Francis also kissed a wooden crucifix that was carried in religious processions in Rome during an early 16th-century plague.

The Vatican has said that the faithful could receive what's known as a plenary indulgence — a lifting of temporal punishment — from sin with the special blessing, providing they meet other conditions, like going to confession or receiving Communion as soon as they can.

Helping the world carry on during the pandemic are those who Francis called the “ordinary people, often forgotten, who do not appear in newspaper and magazine headlines” or in fashion shows.

But these ordinary people “without any doubt are in these very days writing the decisive events of our time: doctors, nurses, supermarket employees, cleaners, caregivers, providers of transport, law-and-order forces, volunteers” as well as priests, nuns and others, the pontiff said.

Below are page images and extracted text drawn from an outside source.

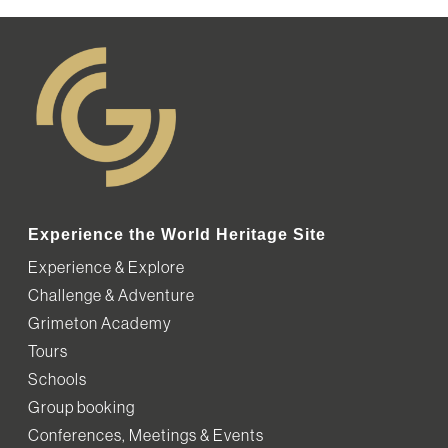
Experience the World Heritage Site
Experience & Explore
Challenge & Adventure
Grimeton Academy
Tours
Schools
Group booking
Conferences, Meetings & Events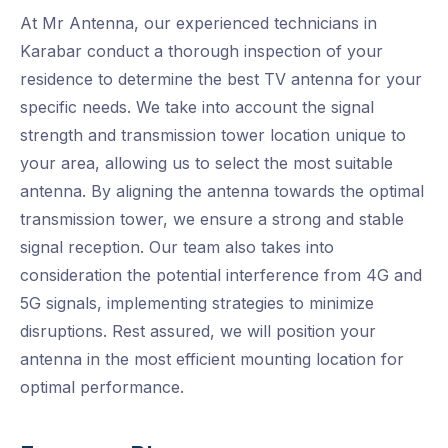
At Mr Antenna, our experienced technicians in
Karabar conduct a thorough inspection of your
residence to determine the best TV antenna for your
specific needs. We take into account the signal
strength and transmission tower location unique to
your area, allowing us to select the most suitable
antenna. By aligning the antenna towards the optimal
transmission tower, we ensure a strong and stable
signal reception. Our team also takes into
consideration the potential interference from 4G and
5G signals, implementing strategies to minimize
disruptions. Rest assured, we will position your
antenna in the most efficient mounting location for
optimal performance.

The prayer service was one of several scheduled over the next few weeks that will see the 83-year-old pontiff virtually solo in the square or celebrating Masses for Holy Week and Easter Sunday in the shelter of St. Peter's Basilica instead of outdoors in the company of tens of thousands of faithful.

Earlier Friday, the Vatican announced that Francis will mark Holy Week ceremonies in the confines of Vatican City, including a Good Friday Way of the Cross service on the steps of the basilica, instead of at Rome's Colosseum as customary.

Because of the COVID-19 pandemic, Francis will celebrate Mass for Palm Sunday, Holy Thursday, and Easter vigil and Easter Sunday — April 12 — all at the basilica's central altar.

Before the pandemic, putting Italy and many other countries under stay-at-home orders that severely limiting people's movements in public, tens of thousands of faithful would have crowded the square on Palm Sunday and Easter for outdoor Mass celebrated by the pontiff.

Good Friday's candlelit procession at Rome's ancient Colosseum traditionally draws big crowds of tourists, pilgrims and Romans. But weeks ago, both tourists and pilgrims started fleeing Italy amid fears of virus contagion and as lock-downs by local and national authorities were gradually declared.

Italy's outbreak includes the world's highest total of dead for a single nation.

COVID-19 can cause mild or moderate symptoms, like fever and cough. But a small percentage of sufferers are hospitalized with pneumonia in intensive care.

The Holy See has confirmed four virus cases in the tiny independent city state in the middle of Rome.

It has declined to say if Francis, who a few weeks ago had a cold, has been tested for COVID-19, and if so, what the result was. Among the Vatican’s confirmed cases is an Italian prelate who lives at a Vatican hotel where Francis resides.